Sarkozy a-t-il commis l'abus de faiblesse?

Nicolas Sarkozy, dont l'avenir politique est suspendu à ses déboires judiciaires, cherche à faire invalider sa mise en examen prononcée le 21 mars pour "abus de faiblesse" aux dépens de la milliardaire Liliane Bettencourt.

Sarkozy a-t-il commis l'abus de faiblesse?
AFP

La Cour d'appel de Bordeaux (sud-ouest) a renvoyé au 6 juin l'examen de la demande de nullité de l'enquête judiciaire visant Nicolas Sarkozy, mis en examen pour "abus de faiblesse" aux dépens de la milliardaire Liliane Bettencourt, a annoncé jeudi l'avocat de l'ancien président français. L'avocat général a demandé le renvoi de cette affaire à une date ultérieure, a déclaré à des journalistes l'avocat, Me Thierry Herzog, précisant que la date du 6 juin était retenue.

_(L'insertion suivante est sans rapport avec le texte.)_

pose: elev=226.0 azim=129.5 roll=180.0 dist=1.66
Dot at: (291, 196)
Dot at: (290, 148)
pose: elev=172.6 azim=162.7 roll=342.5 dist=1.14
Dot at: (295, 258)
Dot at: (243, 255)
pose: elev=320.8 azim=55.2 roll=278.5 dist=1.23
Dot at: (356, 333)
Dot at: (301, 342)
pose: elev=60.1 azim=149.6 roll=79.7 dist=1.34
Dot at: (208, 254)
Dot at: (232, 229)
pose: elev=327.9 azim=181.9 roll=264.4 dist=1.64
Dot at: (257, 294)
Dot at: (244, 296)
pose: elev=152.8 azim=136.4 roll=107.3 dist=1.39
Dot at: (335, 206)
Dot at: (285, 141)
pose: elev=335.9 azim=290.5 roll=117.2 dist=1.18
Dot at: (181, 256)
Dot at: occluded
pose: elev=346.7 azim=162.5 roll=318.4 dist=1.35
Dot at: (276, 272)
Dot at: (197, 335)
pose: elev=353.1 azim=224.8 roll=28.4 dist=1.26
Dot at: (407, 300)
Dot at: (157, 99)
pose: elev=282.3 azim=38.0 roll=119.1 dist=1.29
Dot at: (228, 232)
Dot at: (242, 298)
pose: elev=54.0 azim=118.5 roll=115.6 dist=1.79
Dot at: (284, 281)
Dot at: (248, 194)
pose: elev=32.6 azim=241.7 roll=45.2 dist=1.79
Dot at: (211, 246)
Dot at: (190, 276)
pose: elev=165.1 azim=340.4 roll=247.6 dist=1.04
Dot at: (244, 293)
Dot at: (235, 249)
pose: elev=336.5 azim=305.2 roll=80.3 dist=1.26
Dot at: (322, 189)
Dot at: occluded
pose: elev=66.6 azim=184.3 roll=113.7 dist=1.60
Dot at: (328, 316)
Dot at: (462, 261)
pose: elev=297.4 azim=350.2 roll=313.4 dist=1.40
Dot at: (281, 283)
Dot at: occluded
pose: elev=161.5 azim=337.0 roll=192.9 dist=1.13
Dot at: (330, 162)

M. Sarkozy, dont l'avenir politique est suspendu à ses déboires judiciaires, cherche à faire invalider sa mise en examen prononcée le 21 mars pour "abus de faiblesse" aux dépens de la milliardaire Liliane Bettencourt, héritière de l'empire des cosmétiques L'Oréal. La justice cherche à déterminer si l'ancien président (2007-2012) a abusé de l'affaiblissement psychologique d'une des vieilles dames les plus riches du monde pour financer sa campagne présidentielle de 2007.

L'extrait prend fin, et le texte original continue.